The confidence predicts how sure the network is that a box accurately predict an object. For true boxes, the confidence is of course 1. They are true boxes, so we have absolute confidence that there is an object here. If the network predict exactly the same box, the confidence is 1. If the network predict some other box we want the network to produce the proportion of intersection between the good box and the predicted box. If there is no object, we want the confidence to drop to 0.

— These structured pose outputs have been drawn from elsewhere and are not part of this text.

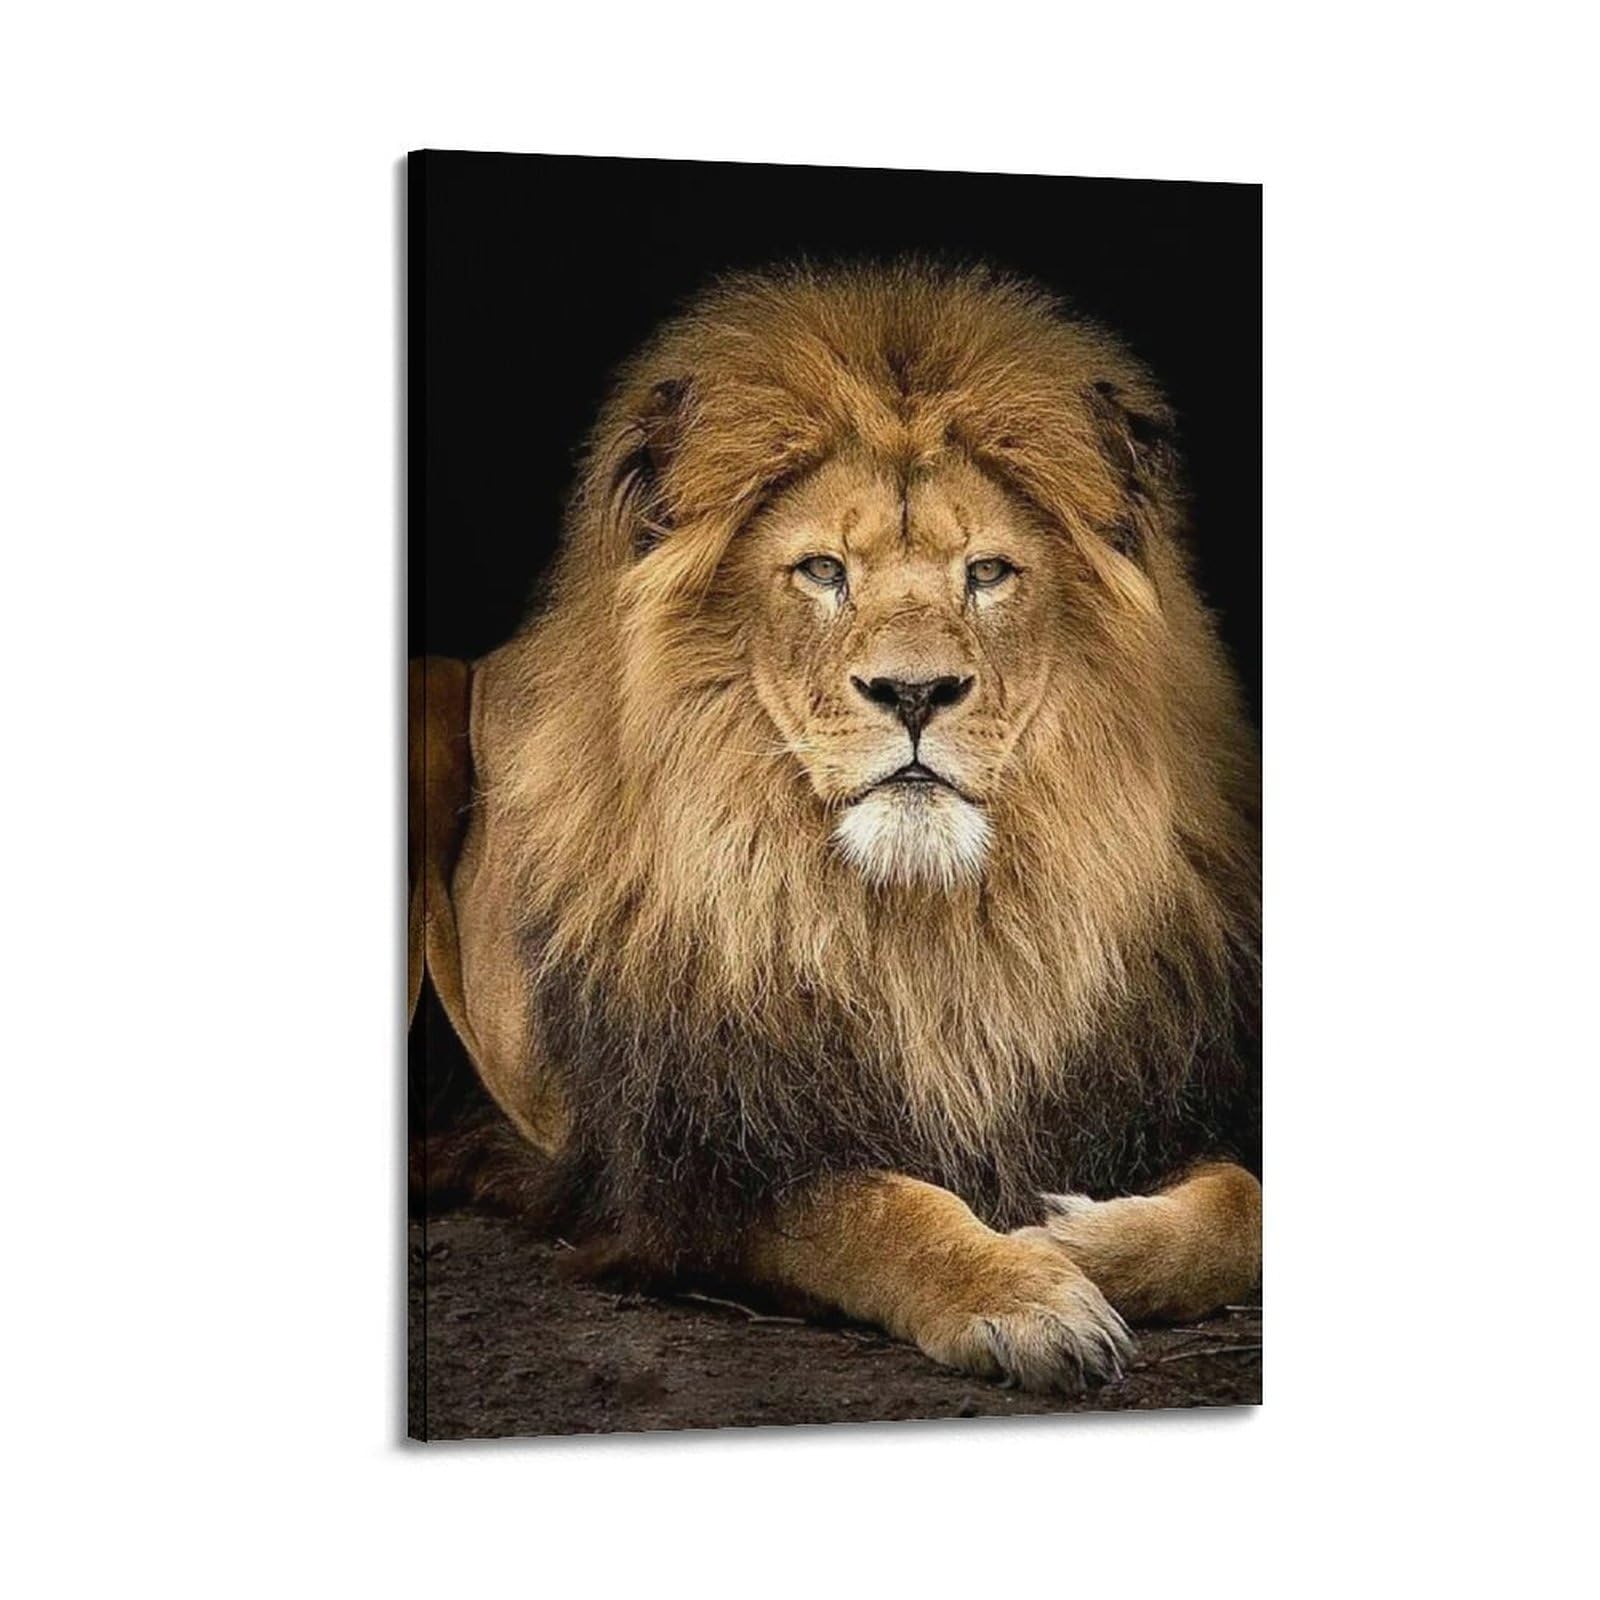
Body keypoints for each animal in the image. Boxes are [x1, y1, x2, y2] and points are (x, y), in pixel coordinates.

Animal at [409, 261, 1261, 1393]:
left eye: (986, 572)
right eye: (821, 570)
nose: (915, 691)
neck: (919, 924)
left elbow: (1244, 1205)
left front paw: (1072, 1238)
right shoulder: (696, 1171)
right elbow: (883, 1208)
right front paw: (1020, 1291)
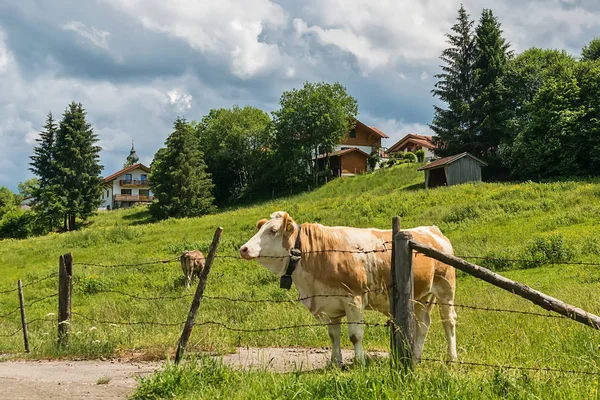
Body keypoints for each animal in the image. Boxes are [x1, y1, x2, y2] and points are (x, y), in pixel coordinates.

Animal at [240, 212, 460, 366]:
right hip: (421, 297)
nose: (243, 249)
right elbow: (333, 335)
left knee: (448, 322)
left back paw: (452, 357)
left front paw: (359, 362)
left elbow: (355, 335)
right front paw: (335, 362)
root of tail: (432, 229)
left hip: (445, 289)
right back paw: (416, 357)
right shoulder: (329, 303)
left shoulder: (354, 298)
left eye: (273, 231)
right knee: (423, 324)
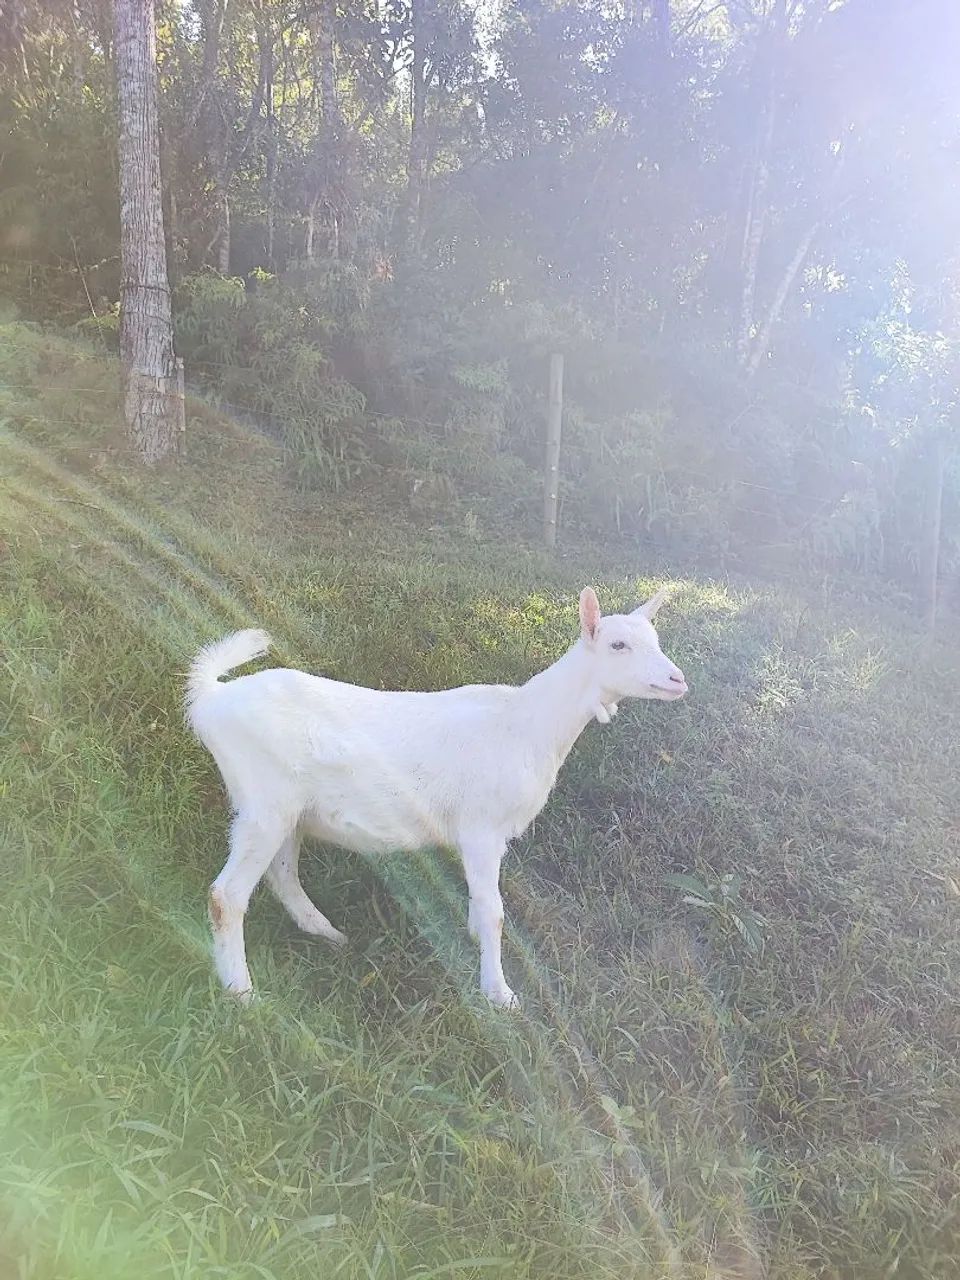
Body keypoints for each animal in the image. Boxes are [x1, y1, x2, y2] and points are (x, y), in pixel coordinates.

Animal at [186, 586, 687, 1007]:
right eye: (618, 645)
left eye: (656, 639)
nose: (677, 679)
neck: (527, 724)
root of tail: (212, 697)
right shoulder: (482, 828)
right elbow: (495, 912)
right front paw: (499, 994)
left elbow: (480, 903)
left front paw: (473, 941)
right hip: (265, 802)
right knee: (226, 895)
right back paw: (242, 993)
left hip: (286, 809)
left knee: (281, 873)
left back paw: (326, 932)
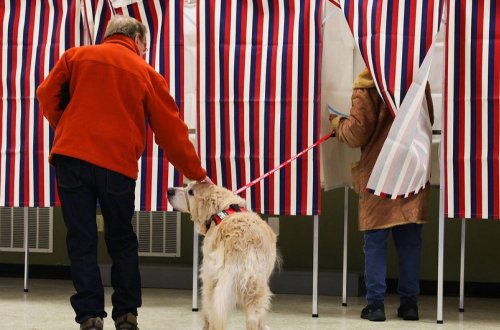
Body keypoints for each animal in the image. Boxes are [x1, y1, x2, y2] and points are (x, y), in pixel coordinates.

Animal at [167, 180, 278, 330]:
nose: (169, 190)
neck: (222, 209)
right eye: (187, 186)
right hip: (255, 285)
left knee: (212, 310)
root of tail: (239, 243)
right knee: (253, 318)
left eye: (190, 192)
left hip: (212, 278)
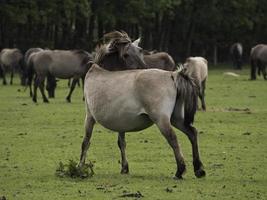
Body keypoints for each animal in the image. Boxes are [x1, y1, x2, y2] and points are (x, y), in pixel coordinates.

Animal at [78, 64, 206, 180]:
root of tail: (172, 75)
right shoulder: (121, 124)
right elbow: (121, 143)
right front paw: (124, 168)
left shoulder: (89, 117)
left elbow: (86, 142)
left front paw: (80, 166)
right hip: (176, 120)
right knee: (192, 133)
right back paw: (198, 169)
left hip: (161, 120)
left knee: (173, 138)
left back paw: (179, 171)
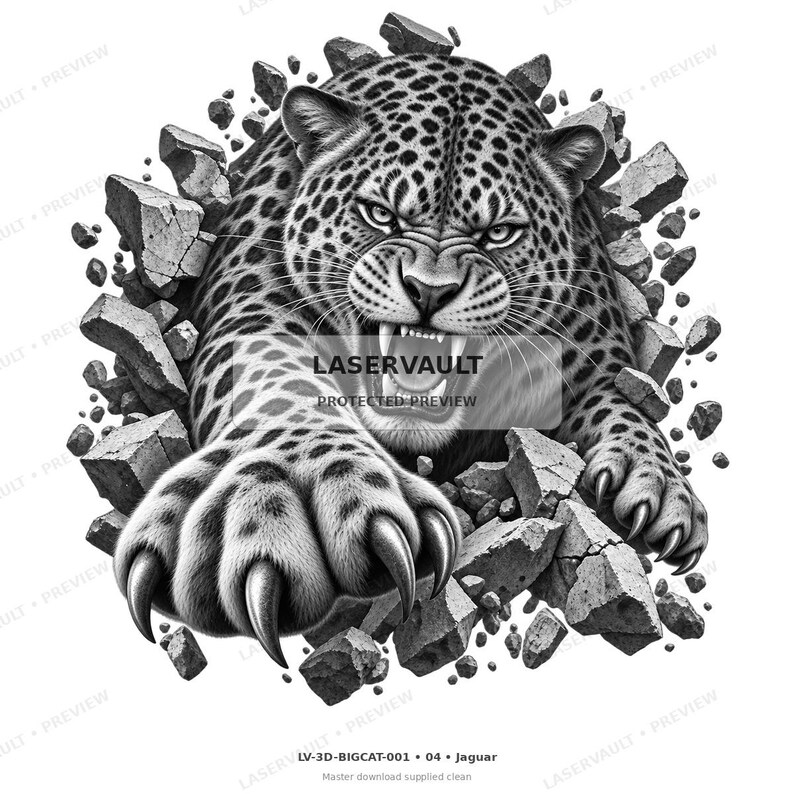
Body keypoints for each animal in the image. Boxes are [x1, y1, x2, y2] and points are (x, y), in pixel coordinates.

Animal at [112, 52, 708, 667]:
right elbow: (286, 391)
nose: (429, 290)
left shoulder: (591, 348)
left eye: (500, 233)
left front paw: (660, 486)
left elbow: (622, 400)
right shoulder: (256, 307)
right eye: (379, 215)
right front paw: (296, 496)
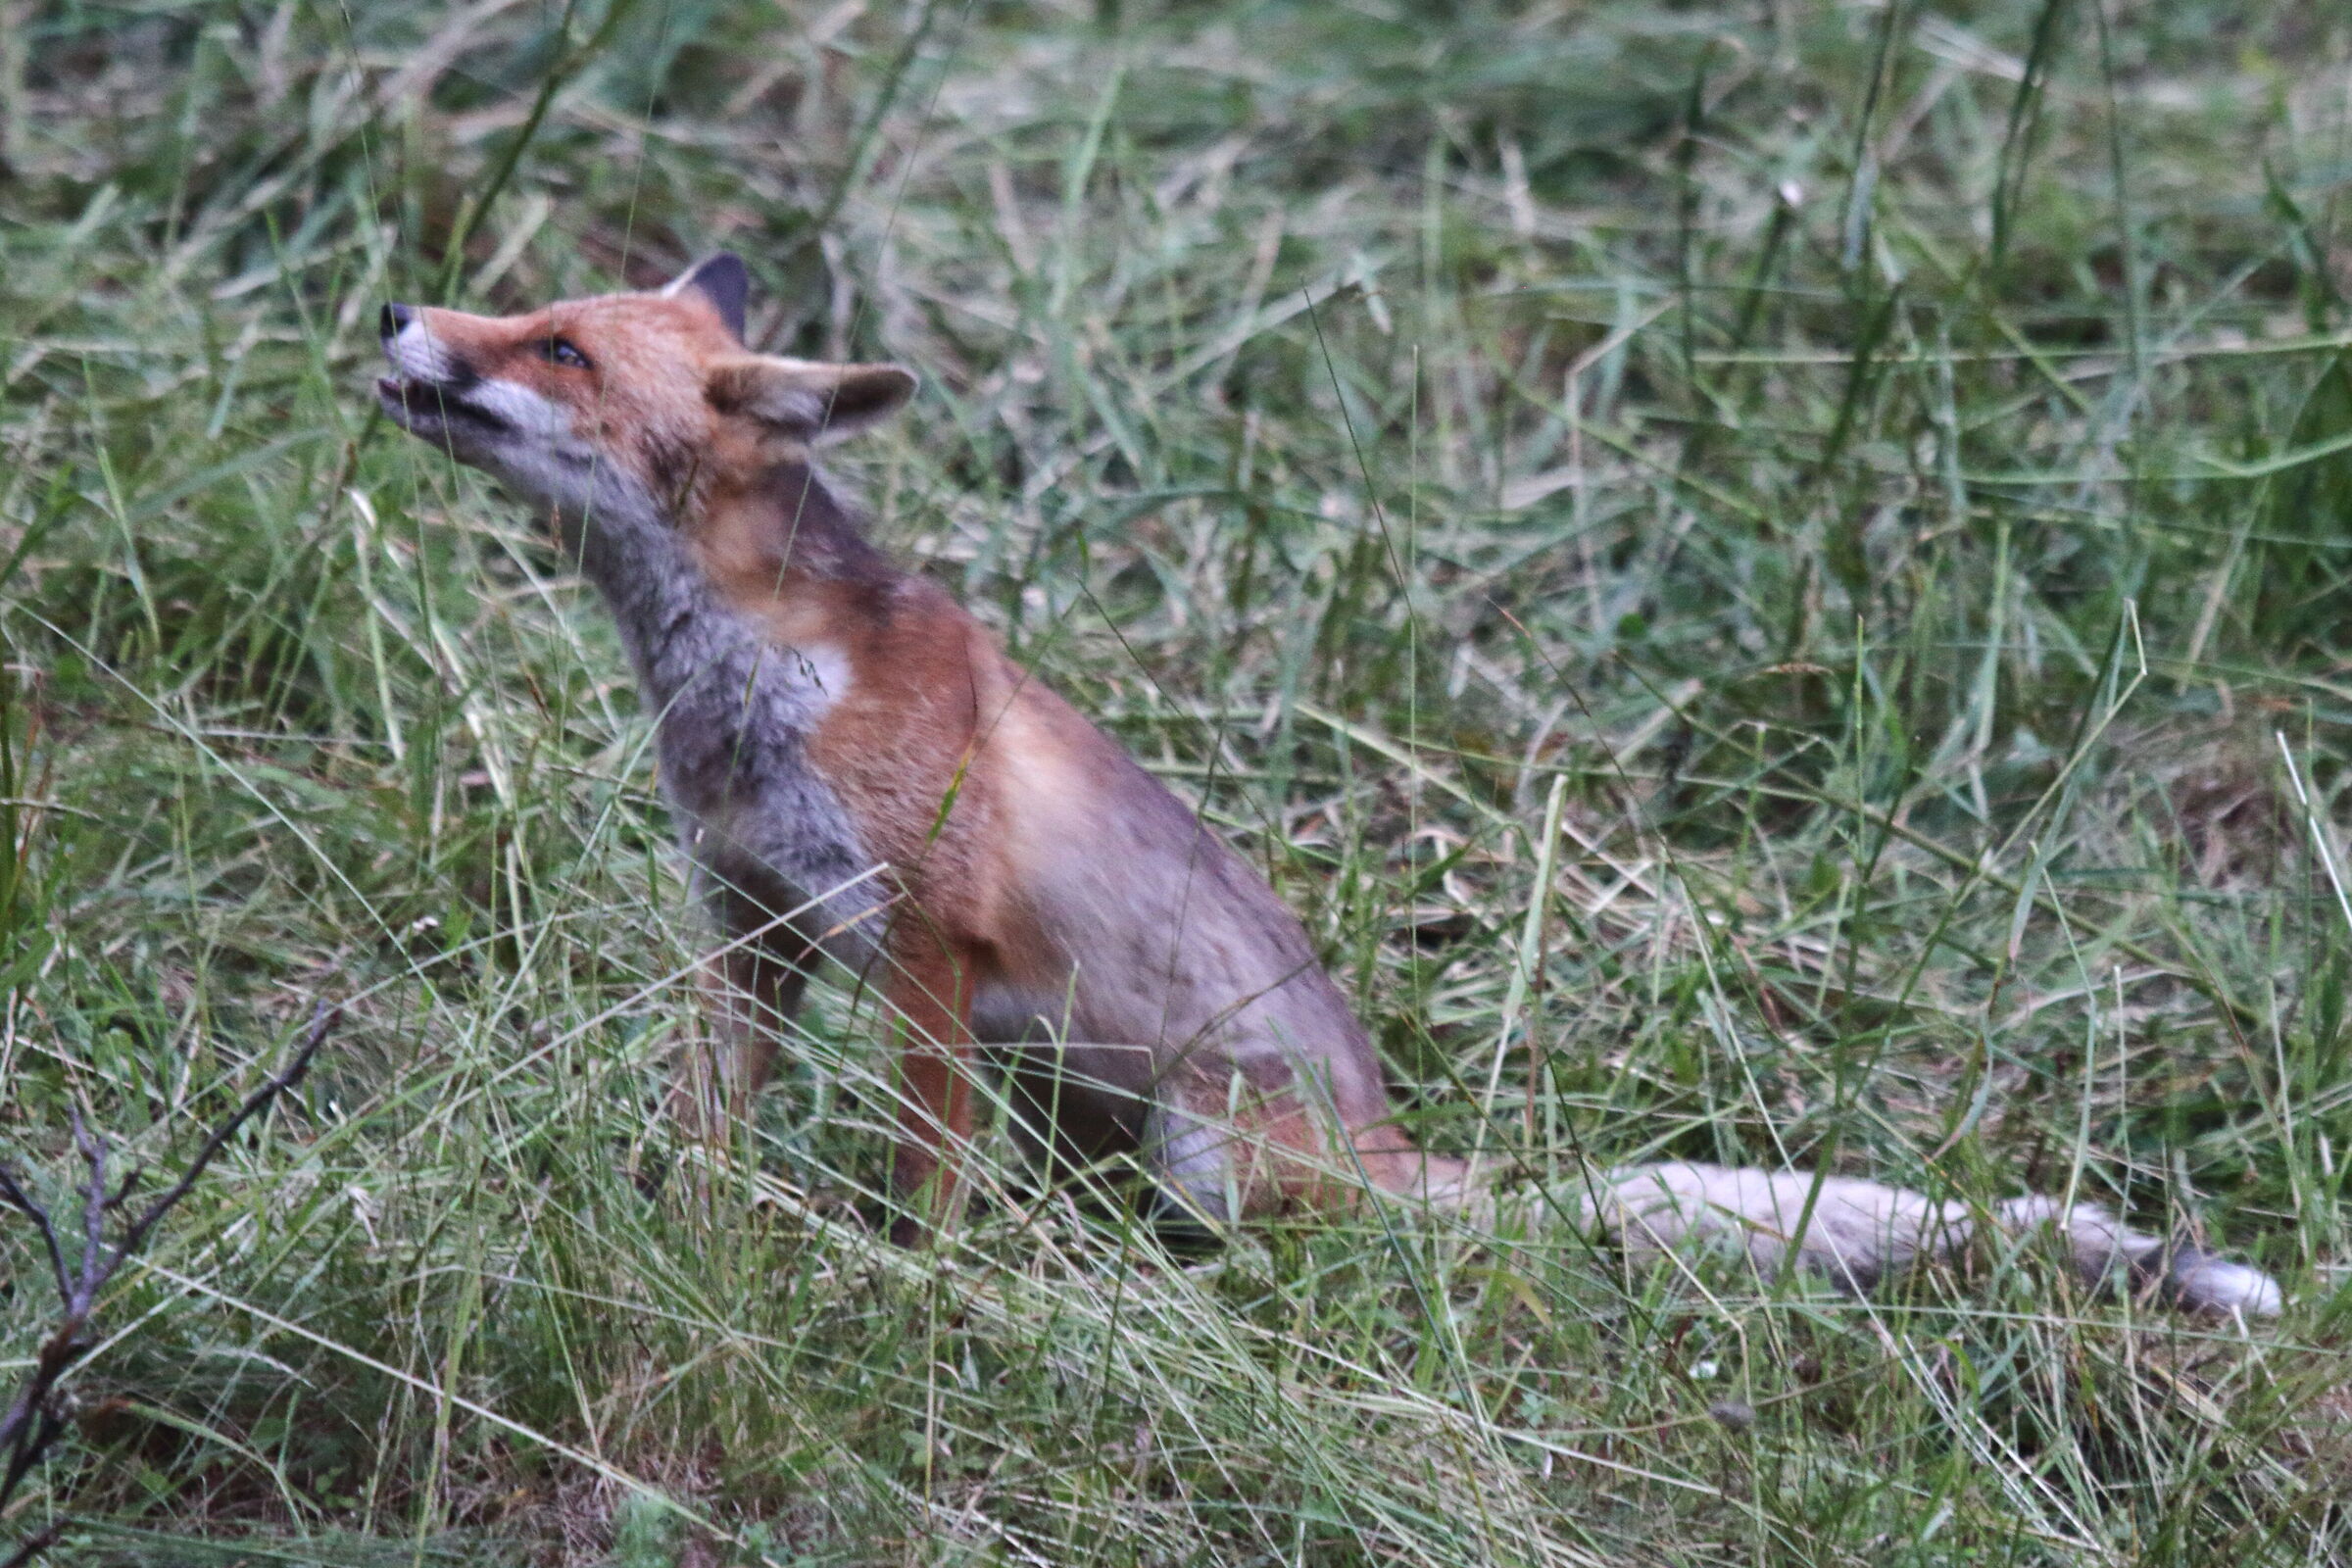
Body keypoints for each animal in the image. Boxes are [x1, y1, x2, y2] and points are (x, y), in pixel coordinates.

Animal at [373, 253, 2283, 1317]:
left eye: (556, 347)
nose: (400, 312)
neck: (752, 685)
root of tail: (1404, 1150)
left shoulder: (923, 939)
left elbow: (920, 1183)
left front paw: (898, 1289)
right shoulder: (750, 917)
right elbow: (708, 1125)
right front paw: (687, 1236)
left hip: (1208, 1151)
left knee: (1330, 1253)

IOU = the surface of intersection/the surface of the union

In order to train the network for this, we compute the IOU, the intersection of the currently predicted box with the true box. I take the difference between the two boxes center minus half the size of width and height. We can do both at once because operations are the same horizontally and vertically. Actually we even do this for the whole batch at once. We can then compute the union, and the intersection.

intersect_wh = K.maximum(K.zeros_like(y_pred_wh), (y_pred_wh + y_true_wh)/2 - K.abs(y_pred_xy - y_true_xy) )
intersect_area = intersect_wh[...,0] * intersect_wh[...,1]
true_area = y_true_wh[...,0] * y_true_wh[...,1]
pred_area = y_pred_wh[...,0] * y_pred_wh[...,1]
union_area = pred_area + true_area - intersect_area
iou = intersect_area / union_area

conf_loss = K.sum(K.square(y_true_conf*iou - y_pred_conf)*y_true_conf, axis=-1) 

Summing partial loss

And now we are done ! We just sum all our partial losses together and we return it. The only issue at this point if that you didn’t adjust correct dimension for some losses. If you have some issues, try incorporating them one loss at a time and fix eventual issues.

loss =  clss_loss + xy_loss + wh_loss + conf_loss

Predictions of the YOLO algorithm


I hope this article made details of implementation of YOLO in Keras more clear and has been helpful to you. As I said in the introduction the code for this humble YOLO implementation is on github.